§ **DATA SECTION**:
[Start]
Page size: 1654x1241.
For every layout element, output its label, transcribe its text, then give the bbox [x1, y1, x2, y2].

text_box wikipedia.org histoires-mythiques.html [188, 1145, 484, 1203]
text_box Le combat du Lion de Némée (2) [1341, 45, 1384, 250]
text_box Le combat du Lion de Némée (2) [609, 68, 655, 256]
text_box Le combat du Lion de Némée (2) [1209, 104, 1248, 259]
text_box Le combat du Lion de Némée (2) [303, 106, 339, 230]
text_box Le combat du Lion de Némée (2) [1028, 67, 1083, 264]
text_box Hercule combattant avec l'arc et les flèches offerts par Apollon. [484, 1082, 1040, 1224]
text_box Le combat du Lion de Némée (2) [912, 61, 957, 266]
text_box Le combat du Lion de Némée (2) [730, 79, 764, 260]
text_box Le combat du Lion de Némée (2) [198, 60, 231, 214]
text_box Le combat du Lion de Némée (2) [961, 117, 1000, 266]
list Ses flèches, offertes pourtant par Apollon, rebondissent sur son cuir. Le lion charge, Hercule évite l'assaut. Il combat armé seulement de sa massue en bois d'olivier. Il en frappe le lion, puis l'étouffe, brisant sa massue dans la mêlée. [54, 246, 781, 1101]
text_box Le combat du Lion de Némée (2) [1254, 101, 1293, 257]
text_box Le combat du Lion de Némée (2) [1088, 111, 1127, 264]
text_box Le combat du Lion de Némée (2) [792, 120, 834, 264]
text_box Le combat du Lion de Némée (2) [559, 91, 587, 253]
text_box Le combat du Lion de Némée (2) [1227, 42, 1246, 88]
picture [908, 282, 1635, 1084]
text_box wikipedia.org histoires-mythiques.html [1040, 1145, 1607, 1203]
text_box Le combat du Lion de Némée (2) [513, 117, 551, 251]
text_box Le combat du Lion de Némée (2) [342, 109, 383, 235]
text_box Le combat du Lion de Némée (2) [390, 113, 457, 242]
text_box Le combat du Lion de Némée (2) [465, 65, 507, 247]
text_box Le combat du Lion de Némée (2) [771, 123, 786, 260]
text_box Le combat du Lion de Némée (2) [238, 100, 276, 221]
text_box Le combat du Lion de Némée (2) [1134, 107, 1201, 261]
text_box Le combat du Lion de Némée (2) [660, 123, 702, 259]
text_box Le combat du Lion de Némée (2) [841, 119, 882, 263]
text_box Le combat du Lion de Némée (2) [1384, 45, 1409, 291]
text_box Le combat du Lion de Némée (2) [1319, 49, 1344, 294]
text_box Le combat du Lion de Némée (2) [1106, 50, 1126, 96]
[End]
§ **REQUIREMENTS**: Print every line of the items above again, with nothing changed.

§ **ANSWER TO THE TASK**:
Page size: 1654x1241.
For every layout element, output its label, transcribe its text, then give the bbox [x1, y1, x2, y2].

text_box wikipedia.org histoires-mythiques.html [188, 1145, 484, 1203]
text_box Le combat du Lion de Némée (2) [1341, 45, 1384, 250]
text_box Le combat du Lion de Némée (2) [609, 68, 655, 256]
text_box Le combat du Lion de Némée (2) [1209, 104, 1248, 259]
text_box Le combat du Lion de Némée (2) [303, 106, 339, 230]
text_box Le combat du Lion de Némée (2) [1028, 67, 1083, 264]
text_box Hercule combattant avec l'arc et les flèches offerts par Apollon. [484, 1082, 1040, 1224]
text_box Le combat du Lion de Némée (2) [912, 61, 957, 266]
text_box Le combat du Lion de Némée (2) [730, 79, 764, 260]
text_box Le combat du Lion de Némée (2) [198, 60, 231, 214]
text_box Le combat du Lion de Némée (2) [961, 117, 1000, 266]
list Ses flèches, offertes pourtant par Apollon, rebondissent sur son cuir. Le lion charge, Hercule évite l'assaut. Il combat armé seulement de sa massue en bois d'olivier. Il en frappe le lion, puis l'étouffe, brisant sa massue dans la mêlée. [54, 246, 781, 1101]
text_box Le combat du Lion de Némée (2) [1254, 101, 1293, 257]
text_box Le combat du Lion de Némée (2) [1088, 111, 1127, 264]
text_box Le combat du Lion de Némée (2) [792, 120, 834, 264]
text_box Le combat du Lion de Némée (2) [559, 91, 587, 253]
text_box Le combat du Lion de Némée (2) [1227, 42, 1246, 88]
picture [908, 282, 1635, 1084]
text_box wikipedia.org histoires-mythiques.html [1040, 1145, 1607, 1203]
text_box Le combat du Lion de Némée (2) [513, 117, 551, 251]
text_box Le combat du Lion de Némée (2) [342, 109, 383, 235]
text_box Le combat du Lion de Némée (2) [390, 113, 457, 242]
text_box Le combat du Lion de Némée (2) [465, 65, 507, 247]
text_box Le combat du Lion de Némée (2) [771, 123, 786, 260]
text_box Le combat du Lion de Némée (2) [238, 100, 276, 221]
text_box Le combat du Lion de Némée (2) [1134, 107, 1201, 261]
text_box Le combat du Lion de Némée (2) [660, 123, 702, 259]
text_box Le combat du Lion de Némée (2) [841, 119, 882, 263]
text_box Le combat du Lion de Némée (2) [1384, 45, 1409, 291]
text_box Le combat du Lion de Némée (2) [1319, 49, 1344, 294]
text_box Le combat du Lion de Némée (2) [1106, 50, 1126, 96]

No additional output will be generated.